Document excerpt:
+++
Postby dylski71 » Thu Dec 03, 2009 7:51 pm

Well Jasmin,

I have quite a bit to say. It's somewhat of a long story but I feel by posting, I may feel better about the way things turned out.

So, we bonded quickly, she spent almost every day of the first 3 months at my place. We enjoyed long conversations, dinners (she loved the fact I cooked, but she could not) and movies, until I asked her to move in. Long story short, I proposed to her in May and we were married in October of 2005.

Not too many arguments those first 10 months. In fact, it was the only time she was genuinely nice (opportunistic manipulation I think, the idealization phase in full force). The Hooks were in very deep, very quickly. I felt on top of the world, proud and confident. My ego was being stroked even more that my johnson.

But after the last 3 years of hell, I finally started to realize that there were signs during our courtship that were unhealthy, and I didn't think to much of them when they occurred. I didn't know anything about setting healthy boundaries for myself, and I certainly didn't know anything about BPD.

To be honest, I had a different idea of what mental illness was supposed to be. I foolishly and stereotypically thought a mentally ill person was one of those people walking around on the street, dribbling, talking back to the voices going off in their heads. Naive I was. Never again will I stereotype a personality disorder/mental ilness.

These early red flags and signs I mentioned included:

1.) Frantically receiving a call at my workplace, asking me if I was going to leave her just three weeks after we'd met. Apparently, she checked the dating website and saw my profile still active. She was the first and only woman I met through that site, and I had only paid a 1 month membership. It was going to expire within the week. I simply had to convince her that I just never went back to the website and my membership would expire on its own. But I gave into her demands and cancelled the remaining week of membership online, removing my profile to make her feel "secure".

2.) She told me that I had a very outgoing personality the first time I met a couple she knew, but that I tended to dominate conversation. Her friends were asking me all kinds of questions, and I simply answered them. She was hostile about it. I asked her to explain why she felt this way, but I couldn't get a straight answer out of her. The truth is, I was having a rather mild conversation with her girlfriend's husband in a separate room in their house. Otherwise, I kept fairly quiet and minded my manners. That situation confused me.
+++
[Before-and-after coordinate entries]

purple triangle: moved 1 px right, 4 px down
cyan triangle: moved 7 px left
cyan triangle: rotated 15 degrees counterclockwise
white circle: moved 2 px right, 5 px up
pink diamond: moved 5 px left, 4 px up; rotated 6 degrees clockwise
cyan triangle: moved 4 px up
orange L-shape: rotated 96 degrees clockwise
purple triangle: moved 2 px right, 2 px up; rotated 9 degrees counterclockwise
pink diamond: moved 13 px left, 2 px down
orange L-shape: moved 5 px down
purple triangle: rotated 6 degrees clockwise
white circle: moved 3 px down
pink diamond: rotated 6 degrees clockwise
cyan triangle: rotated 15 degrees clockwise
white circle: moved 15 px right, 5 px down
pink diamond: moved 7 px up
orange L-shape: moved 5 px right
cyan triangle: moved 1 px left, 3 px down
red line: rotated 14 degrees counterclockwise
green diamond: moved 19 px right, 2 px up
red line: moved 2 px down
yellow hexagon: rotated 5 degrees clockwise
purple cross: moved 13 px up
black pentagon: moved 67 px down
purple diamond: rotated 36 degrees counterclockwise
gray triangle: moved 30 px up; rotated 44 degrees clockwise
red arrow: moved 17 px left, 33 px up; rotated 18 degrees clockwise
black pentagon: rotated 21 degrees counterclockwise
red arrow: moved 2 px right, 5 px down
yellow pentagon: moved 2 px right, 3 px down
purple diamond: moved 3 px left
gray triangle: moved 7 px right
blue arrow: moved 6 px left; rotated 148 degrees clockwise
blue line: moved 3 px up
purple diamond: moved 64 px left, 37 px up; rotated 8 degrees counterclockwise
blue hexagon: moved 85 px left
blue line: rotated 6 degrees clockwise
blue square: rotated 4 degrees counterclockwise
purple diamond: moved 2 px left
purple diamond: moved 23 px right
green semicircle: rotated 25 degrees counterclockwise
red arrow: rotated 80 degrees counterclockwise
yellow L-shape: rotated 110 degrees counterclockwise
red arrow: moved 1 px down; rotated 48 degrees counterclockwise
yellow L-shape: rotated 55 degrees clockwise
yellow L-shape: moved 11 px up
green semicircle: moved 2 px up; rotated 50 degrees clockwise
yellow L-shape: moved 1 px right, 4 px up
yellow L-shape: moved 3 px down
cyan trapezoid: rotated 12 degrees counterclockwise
+++
Directions:
**A)** List the activities that, according to the forum post, the couple enjoyed during their first 3 months together.
**B)** Write the next part of the forum post, picking up after its final sentence.
The entries are separate material and have no connection to the forum post.

Numbered answers:
**A)** Long conversations, dinners, and movies.

**B)**
3.) When I discussed marriage with her the first time, she was insistent on getting a ring with at least one carat, just like "all of her best friends had". Very few of those "best friends" remain, and they see her once every few months for polite chitchat and superficial conversation. She maintains a few long-standing relationships with those whom she sees the least or on a somewhat controlled basis where she initiates the plans at her own convenience.

4.) I was outgoing and always fared well with communicating with others. She insisted I had listening problems and that would have to change...Eventually; over the course of our whirlwind marriage- I stopped saying anything.

5.) She mentioned that ALL of her relationships were with horrible men and she had to end things abruptly because she didn’t put up with nonsense. Comments like “all men are the same”, or “you know how men are?”...Except for me at the time. I was still being idealized as her personal messiah, and I have to say- I both wanted and enjoyed the adoration. However, I often would get into small arguments about the fact that not all men are the same, and not all women are the same...Everybody is unique and complex in their own way.

I never actually met her family for the first 2-3 months, although I asked her if and when I could. She told me that it wasn’t the right time because her younger sister had just moved back in after a 3 month long marriage with a coke addicted, porn addicted loser whom she was with for 7 years prior to marriage. The funny thing is it was my wife that had introduced her sister to this guy years before. My wife simply said she did not want to make her sister feel bad and depressed with me coming around, especially because my wife was on cloud nine with our relationship.

I'll try to post more later, or tomorrow. Thanks for letting me vent and get this all out of my system.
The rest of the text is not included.